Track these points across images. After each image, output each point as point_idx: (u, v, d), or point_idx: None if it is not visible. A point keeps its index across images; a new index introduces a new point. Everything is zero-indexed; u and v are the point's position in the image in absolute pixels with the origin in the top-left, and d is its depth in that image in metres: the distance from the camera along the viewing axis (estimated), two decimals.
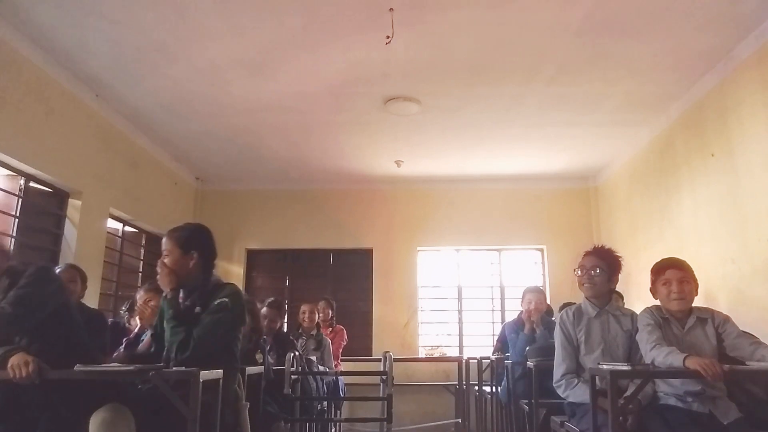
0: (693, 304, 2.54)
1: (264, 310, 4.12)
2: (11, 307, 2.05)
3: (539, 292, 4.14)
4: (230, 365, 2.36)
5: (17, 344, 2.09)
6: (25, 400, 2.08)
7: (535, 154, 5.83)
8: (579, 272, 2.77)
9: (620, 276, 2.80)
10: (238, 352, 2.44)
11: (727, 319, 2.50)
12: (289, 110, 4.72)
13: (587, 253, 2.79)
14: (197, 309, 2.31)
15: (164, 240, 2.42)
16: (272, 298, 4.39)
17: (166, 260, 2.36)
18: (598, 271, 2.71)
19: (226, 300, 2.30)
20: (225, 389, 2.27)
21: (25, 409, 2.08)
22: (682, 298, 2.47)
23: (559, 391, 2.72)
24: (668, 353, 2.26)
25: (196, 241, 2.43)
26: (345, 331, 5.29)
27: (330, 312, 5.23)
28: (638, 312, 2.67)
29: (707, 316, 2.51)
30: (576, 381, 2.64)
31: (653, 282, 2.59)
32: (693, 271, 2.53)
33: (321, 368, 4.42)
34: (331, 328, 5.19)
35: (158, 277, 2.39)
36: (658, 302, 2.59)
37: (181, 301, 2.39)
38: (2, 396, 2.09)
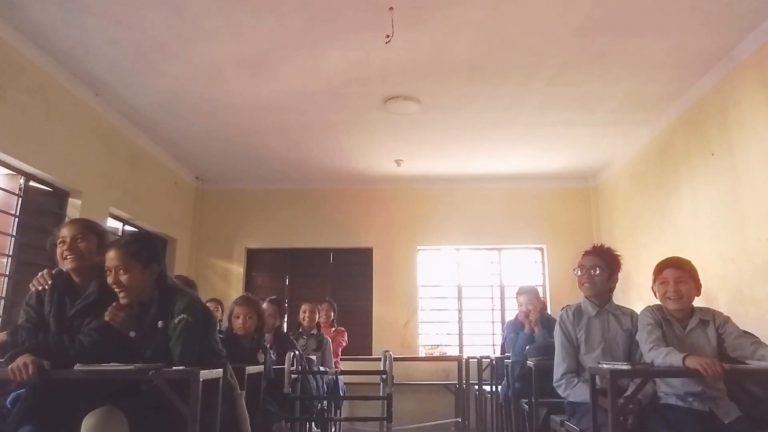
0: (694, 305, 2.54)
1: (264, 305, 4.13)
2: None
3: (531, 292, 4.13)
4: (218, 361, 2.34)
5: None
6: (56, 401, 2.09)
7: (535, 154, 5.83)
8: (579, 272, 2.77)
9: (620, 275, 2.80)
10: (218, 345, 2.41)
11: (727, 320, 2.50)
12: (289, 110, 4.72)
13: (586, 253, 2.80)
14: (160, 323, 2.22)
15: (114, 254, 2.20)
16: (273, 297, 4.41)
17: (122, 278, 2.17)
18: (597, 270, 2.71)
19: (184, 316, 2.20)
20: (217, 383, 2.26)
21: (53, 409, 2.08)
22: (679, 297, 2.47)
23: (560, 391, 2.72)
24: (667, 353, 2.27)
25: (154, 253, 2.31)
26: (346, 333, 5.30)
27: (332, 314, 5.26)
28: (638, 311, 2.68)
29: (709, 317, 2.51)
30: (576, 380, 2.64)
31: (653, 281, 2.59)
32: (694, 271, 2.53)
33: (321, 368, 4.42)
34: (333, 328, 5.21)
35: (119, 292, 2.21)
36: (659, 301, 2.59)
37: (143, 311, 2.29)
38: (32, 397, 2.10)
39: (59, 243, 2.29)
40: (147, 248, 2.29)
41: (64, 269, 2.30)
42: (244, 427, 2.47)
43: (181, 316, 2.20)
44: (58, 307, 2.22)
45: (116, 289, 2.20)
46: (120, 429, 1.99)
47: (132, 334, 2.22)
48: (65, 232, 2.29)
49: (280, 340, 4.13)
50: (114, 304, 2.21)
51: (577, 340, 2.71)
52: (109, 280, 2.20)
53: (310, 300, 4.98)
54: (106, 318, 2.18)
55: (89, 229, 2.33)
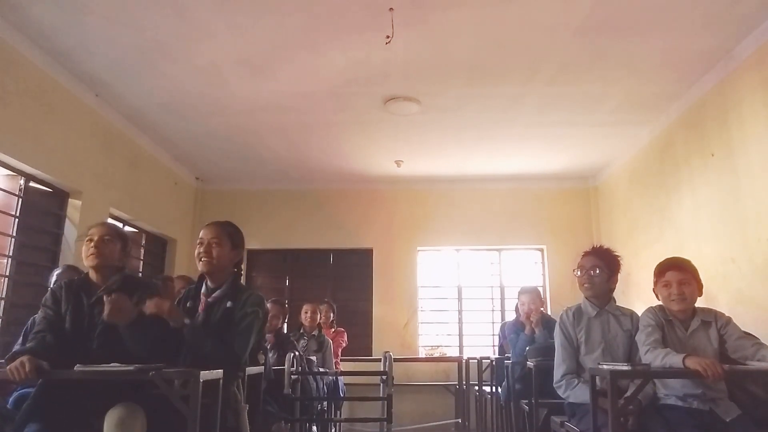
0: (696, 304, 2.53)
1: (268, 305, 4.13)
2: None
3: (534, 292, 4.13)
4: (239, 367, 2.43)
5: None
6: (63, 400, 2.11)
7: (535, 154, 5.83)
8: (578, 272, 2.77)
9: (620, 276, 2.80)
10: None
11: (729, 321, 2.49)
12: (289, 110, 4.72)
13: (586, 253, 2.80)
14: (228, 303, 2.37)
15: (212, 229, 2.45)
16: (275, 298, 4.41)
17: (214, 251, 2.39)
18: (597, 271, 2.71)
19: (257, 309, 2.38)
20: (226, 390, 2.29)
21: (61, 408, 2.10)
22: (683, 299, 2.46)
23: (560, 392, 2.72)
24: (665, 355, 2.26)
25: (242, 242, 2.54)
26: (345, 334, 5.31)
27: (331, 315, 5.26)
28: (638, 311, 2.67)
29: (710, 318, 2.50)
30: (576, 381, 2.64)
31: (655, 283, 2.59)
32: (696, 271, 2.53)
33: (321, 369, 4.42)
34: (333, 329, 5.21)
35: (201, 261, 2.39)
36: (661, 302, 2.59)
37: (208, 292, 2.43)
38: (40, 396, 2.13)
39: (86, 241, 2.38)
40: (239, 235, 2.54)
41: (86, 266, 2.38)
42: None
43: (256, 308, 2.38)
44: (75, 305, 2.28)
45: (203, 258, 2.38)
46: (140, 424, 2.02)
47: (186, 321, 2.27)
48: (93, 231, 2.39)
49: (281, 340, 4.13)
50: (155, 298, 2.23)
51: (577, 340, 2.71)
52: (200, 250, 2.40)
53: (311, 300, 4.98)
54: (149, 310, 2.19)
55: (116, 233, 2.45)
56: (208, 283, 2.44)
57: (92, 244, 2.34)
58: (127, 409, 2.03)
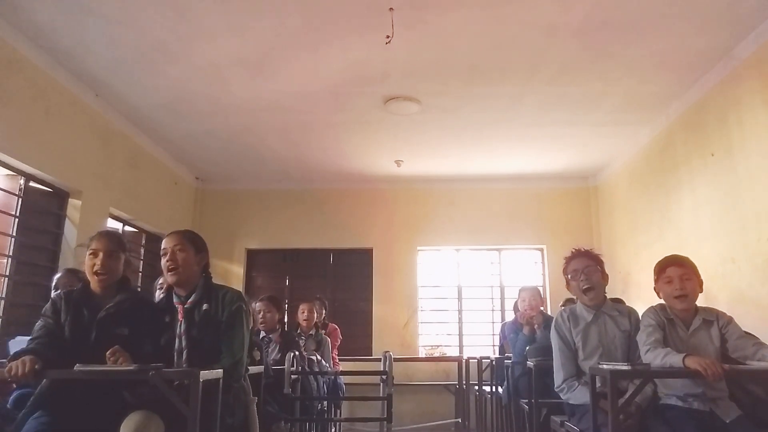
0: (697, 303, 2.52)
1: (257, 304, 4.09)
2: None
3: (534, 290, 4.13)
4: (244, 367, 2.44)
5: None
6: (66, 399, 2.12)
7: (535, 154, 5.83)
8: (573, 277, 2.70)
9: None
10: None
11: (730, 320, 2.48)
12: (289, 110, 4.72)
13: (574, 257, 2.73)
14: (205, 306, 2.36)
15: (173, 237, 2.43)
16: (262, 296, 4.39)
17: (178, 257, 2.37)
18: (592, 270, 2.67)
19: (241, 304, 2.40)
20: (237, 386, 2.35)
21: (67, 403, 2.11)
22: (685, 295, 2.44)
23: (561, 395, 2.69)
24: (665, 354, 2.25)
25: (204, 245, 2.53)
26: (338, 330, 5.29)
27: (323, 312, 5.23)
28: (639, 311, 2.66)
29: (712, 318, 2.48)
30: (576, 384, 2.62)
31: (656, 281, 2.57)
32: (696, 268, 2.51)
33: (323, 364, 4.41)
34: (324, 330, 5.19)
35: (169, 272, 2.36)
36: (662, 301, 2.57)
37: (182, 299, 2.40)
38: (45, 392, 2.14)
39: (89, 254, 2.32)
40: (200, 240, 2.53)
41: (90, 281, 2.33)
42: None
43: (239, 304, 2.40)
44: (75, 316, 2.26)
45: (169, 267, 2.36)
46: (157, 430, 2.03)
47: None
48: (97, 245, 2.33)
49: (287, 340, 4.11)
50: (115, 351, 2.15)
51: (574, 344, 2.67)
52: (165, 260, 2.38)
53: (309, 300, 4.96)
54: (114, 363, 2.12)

**ACTION ITEM**
Output the entries above verbatim, with no picture included.

**EXERCISE SOLUTION**
Track these points across images. After each image, output each point as point_idx: (u, v, d), or point_idx: None if it is not visible. A point keeps its index across images; a new index introduces a new point. Everything is zero-indexed; u and v are the point's position in the image in absolute pixels with the origin in the top-left, and d is its depth in that image in metres: the distance from the camera along the viewing axis (estimated), two decimals.
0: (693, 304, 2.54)
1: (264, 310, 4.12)
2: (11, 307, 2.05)
3: (539, 292, 4.14)
4: (230, 365, 2.36)
5: (17, 344, 2.09)
6: (25, 400, 2.08)
7: (535, 154, 5.83)
8: (579, 272, 2.77)
9: (620, 276, 2.80)
10: (238, 352, 2.44)
11: (727, 319, 2.50)
12: (289, 110, 4.72)
13: (587, 253, 2.79)
14: (197, 309, 2.31)
15: (164, 240, 2.42)
16: (272, 298, 4.39)
17: (166, 260, 2.36)
18: (598, 271, 2.71)
19: (226, 300, 2.30)
20: (225, 389, 2.27)
21: (25, 409, 2.08)
22: (682, 298, 2.47)
23: (559, 391, 2.72)
24: (668, 353, 2.26)
25: (196, 241, 2.43)
26: (345, 331, 5.29)
27: (330, 312, 5.23)
28: (638, 312, 2.67)
29: (707, 316, 2.51)
30: (576, 381, 2.64)
31: (653, 282, 2.59)
32: (693, 271, 2.53)
33: (321, 368, 4.42)
34: (331, 328, 5.19)
35: (158, 277, 2.39)
36: (658, 302, 2.59)
37: (181, 301, 2.39)
38: (2, 396, 2.09)
0: (694, 305, 2.54)
1: (264, 305, 4.13)
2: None
3: (531, 292, 4.13)
4: (218, 361, 2.34)
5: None
6: (56, 401, 2.09)
7: (535, 154, 5.83)
8: (579, 272, 2.77)
9: (620, 275, 2.80)
10: (218, 345, 2.41)
11: (727, 320, 2.50)
12: (289, 110, 4.72)
13: (586, 253, 2.80)
14: (160, 323, 2.22)
15: (114, 254, 2.20)
16: (273, 297, 4.41)
17: (122, 278, 2.17)
18: (597, 270, 2.71)
19: (184, 316, 2.20)
20: (217, 383, 2.26)
21: (53, 409, 2.08)
22: (679, 297, 2.47)
23: (560, 391, 2.72)
24: (667, 353, 2.27)
25: (154, 253, 2.31)
26: (346, 333, 5.30)
27: (332, 314, 5.26)
28: (638, 311, 2.68)
29: (709, 317, 2.51)
30: (576, 380, 2.64)
31: (653, 281, 2.59)
32: (694, 271, 2.53)
33: (321, 368, 4.42)
34: (333, 328, 5.21)
35: (119, 292, 2.21)
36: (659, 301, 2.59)
37: (143, 311, 2.29)
38: (32, 397, 2.10)
39: (59, 243, 2.29)
40: (147, 248, 2.29)
41: (64, 269, 2.30)
42: (244, 427, 2.47)
43: (181, 316, 2.20)
44: (58, 307, 2.22)
45: (116, 289, 2.20)
46: (120, 429, 1.99)
47: (132, 334, 2.22)
48: (65, 232, 2.29)
49: (280, 340, 4.13)
50: (114, 304, 2.21)
51: (577, 340, 2.71)
52: (109, 280, 2.20)
53: (310, 300, 4.98)
54: (106, 318, 2.18)
55: (89, 229, 2.33)
0: (696, 304, 2.53)
1: (268, 305, 4.13)
2: None
3: (534, 292, 4.13)
4: (239, 367, 2.43)
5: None
6: (63, 400, 2.11)
7: (535, 154, 5.83)
8: (578, 272, 2.77)
9: (620, 276, 2.80)
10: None
11: (729, 321, 2.49)
12: (289, 110, 4.72)
13: (586, 253, 2.80)
14: (228, 303, 2.37)
15: (212, 229, 2.45)
16: (275, 298, 4.41)
17: (214, 251, 2.39)
18: (597, 271, 2.71)
19: (257, 309, 2.38)
20: (226, 390, 2.29)
21: (61, 408, 2.10)
22: (683, 299, 2.46)
23: (560, 392, 2.72)
24: (665, 355, 2.26)
25: (242, 242, 2.54)
26: (345, 334, 5.31)
27: (331, 315, 5.26)
28: (638, 311, 2.67)
29: (710, 318, 2.50)
30: (576, 381, 2.64)
31: (655, 283, 2.59)
32: (696, 271, 2.53)
33: (321, 369, 4.42)
34: (333, 329, 5.21)
35: (201, 261, 2.39)
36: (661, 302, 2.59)
37: (208, 292, 2.43)
38: (40, 396, 2.13)
39: (86, 241, 2.38)
40: (239, 235, 2.54)
41: (86, 266, 2.38)
42: None
43: (256, 308, 2.38)
44: (75, 305, 2.28)
45: (203, 258, 2.38)
46: (140, 424, 2.02)
47: (186, 321, 2.27)
48: (93, 231, 2.39)
49: (281, 340, 4.13)
50: (155, 298, 2.23)
51: (577, 340, 2.71)
52: (200, 250, 2.40)
53: (311, 300, 4.98)
54: (149, 310, 2.19)
55: (116, 233, 2.45)
56: (208, 283, 2.44)
57: (92, 244, 2.34)
58: (127, 409, 2.03)
0: (697, 303, 2.52)
1: (257, 304, 4.09)
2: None
3: (534, 290, 4.13)
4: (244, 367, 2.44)
5: None
6: (66, 399, 2.12)
7: (535, 154, 5.83)
8: (573, 277, 2.70)
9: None
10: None
11: (730, 320, 2.48)
12: (289, 110, 4.72)
13: (574, 257, 2.73)
14: (205, 306, 2.36)
15: (173, 237, 2.43)
16: (262, 296, 4.39)
17: (178, 257, 2.37)
18: (592, 270, 2.67)
19: (241, 304, 2.40)
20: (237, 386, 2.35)
21: (67, 403, 2.11)
22: (685, 295, 2.44)
23: (561, 395, 2.69)
24: (665, 354, 2.25)
25: (204, 245, 2.53)
26: (338, 330, 5.29)
27: (323, 312, 5.23)
28: (639, 311, 2.66)
29: (712, 318, 2.48)
30: (576, 384, 2.62)
31: (656, 281, 2.57)
32: (696, 268, 2.51)
33: (323, 364, 4.41)
34: (324, 330, 5.19)
35: (169, 272, 2.36)
36: (662, 301, 2.57)
37: (182, 299, 2.40)
38: (45, 392, 2.14)
39: (89, 254, 2.32)
40: (200, 240, 2.53)
41: (90, 281, 2.33)
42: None
43: (239, 304, 2.40)
44: (75, 316, 2.26)
45: (169, 267, 2.36)
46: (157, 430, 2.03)
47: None
48: (97, 245, 2.33)
49: (287, 340, 4.11)
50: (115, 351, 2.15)
51: (574, 344, 2.67)
52: (165, 260, 2.38)
53: (309, 300, 4.96)
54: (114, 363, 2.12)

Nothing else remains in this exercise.